**TASK TO CARRY OUT**
Reproduce the listing verbatim from the line containing "in fronteras, con" through the end of the listing, including both ends, and omit the pictures.

**TASK INPUT**
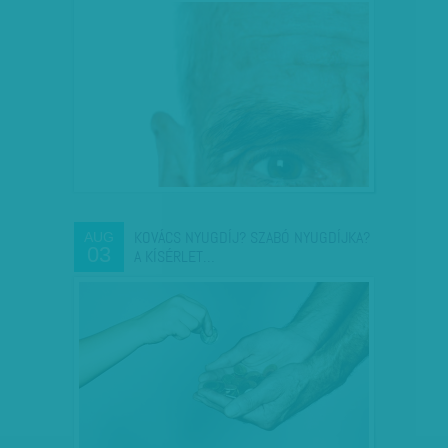
KOVÁCS NYUGDÍJ? SZABÓ NYUGDÍJKA?
AUG
03
A KÍSÉRLET…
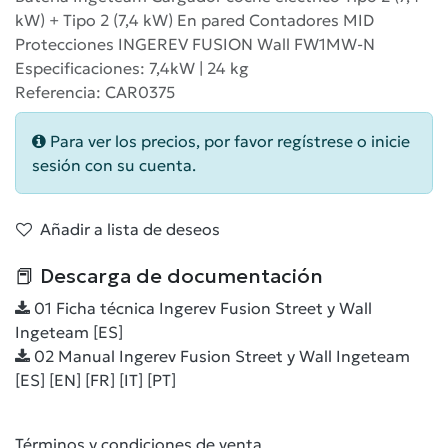
kW) + Tipo 2 (7,4 kW) En pared Contadores MID
Protecciones INGEREV FUSION Wall FW1MW-N
Especificaciones: 7,4kW | 24 kg
Referencia: CAR0375
Para ver los precios, por favor regístrese o inicie
sesión con su cuenta.
Añadir a lista de deseos
📕 Descarga de documentación
01 Ficha técnica Ingerev Fusion Street y Wall
Ingeteam [ES]
02 Manual Ingerev Fusion Street y Wall Ingeteam
[ES] [EN] [FR] [IT] [PT]
Términos y condiciones de venta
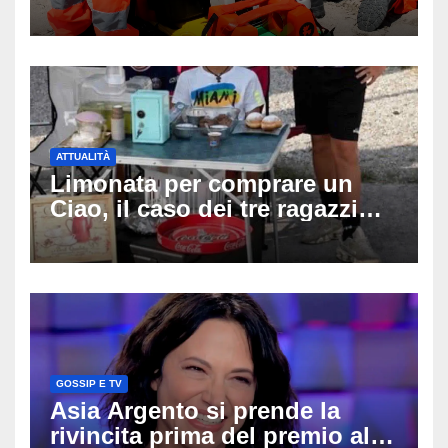
a 19 anni dopo 45 minuti di
disperati tentativi di
rianimazione
ATTUALITÀ
Limonata per comprare un
Ciao, il caso dei tre ragazzi
divide l’Italia: Fedriga li invita
in Regione, Vannacci li
difende
GOSSIP E TV
Asia Argento si prende la
rivincita prima del premio alla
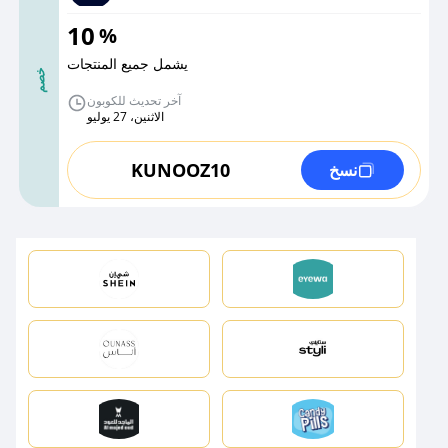
10
%
يشمل جميع المنتجات
خصم
آخر تحديث للكوبون
الاثنين، 27 يوليو
KUNOOZ10
نسخ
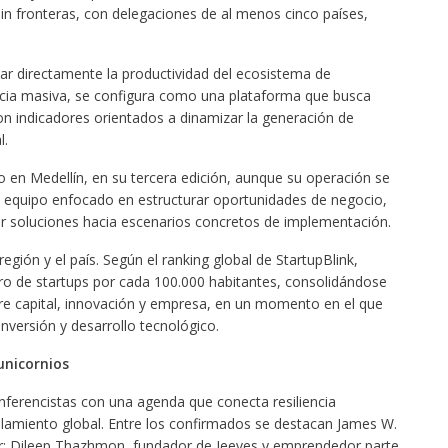
in fronteras, con delegaciones de al menos cinco países,
tar directamente la productividad del ecosistema de
ncia masiva, se configura como una plataforma que busca
con indicadores orientados a dinamizar la generación de
l.
o en Medellín, en su tercera edición, aunque su operación se
 equipo enfocado en estructurar oportunidades de negocio,
zar soluciones hacia escenarios concretos de implementación.
región y el país. Según el ranking global de StartupBlink,
ro de startups por cada 100.000 habitantes, consolidándose
re capital, innovación y empresa, en un momento en el que
inversión y desarrollo tecnológico.
 unicornios
conferencistas con una agenda que conecta resiliencia
alamiento global. Entre los confirmados se destacan James W.
er; Dileep Thazhmon, fundador de Jeeves y emprendedor parte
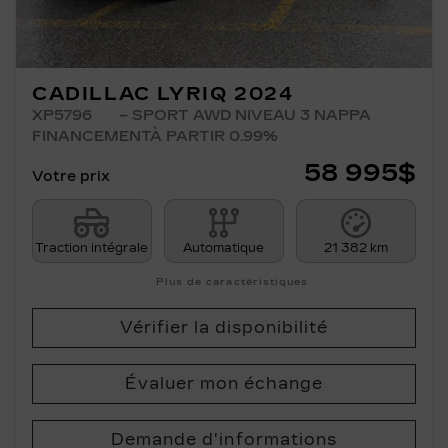
CADILLAC LYRIQ 2024
XP5796
– SPORT AWD NIVEAU 3 NAPPA
FINANCEMENTÀ PARTIR 0.99%
58 995
$
Votre prix
Traction intégrale
Automatique
21 382 km
Plus de caractéristiques
Vérifier la disponibilité
Évaluer mon échange
Demande d'informations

**ANSWER TO THIS EXERCISE**
in fronteras, con delegaciones de al menos cinco países,
tar directamente la productividad del ecosistema de
ncia masiva, se configura como una plataforma que busca
con indicadores orientados a dinamizar la generación de
l.
o en Medellín, en su tercera edición, aunque su operación se
 equipo enfocado en estructurar oportunidades de negocio,
zar soluciones hacia escenarios concretos de implementación.
región y el país. Según el ranking global de StartupBlink,
ro de startups por cada 100.000 habitantes, consolidándose
re capital, innovación y empresa, en un momento en el que
inversión y desarrollo tecnológico.
 unicornios
conferencistas con una agenda que conecta resiliencia
alamiento global. Entre los confirmados se destacan James W.
er; Dileep Thazhmon, fundador de Jeeves y emprendedor parte
CADILLAC LYRIQ 2024
XP5796
– SPORT AWD NIVEAU 3 NAPPA
FINANCEMENTÀ PARTIR 0.99%
58 995
$
Votre prix
Traction intégrale
Automatique
21 382 km
Plus de caractéristiques
Vérifier la disponibilité
Évaluer mon échange
Demande d'informations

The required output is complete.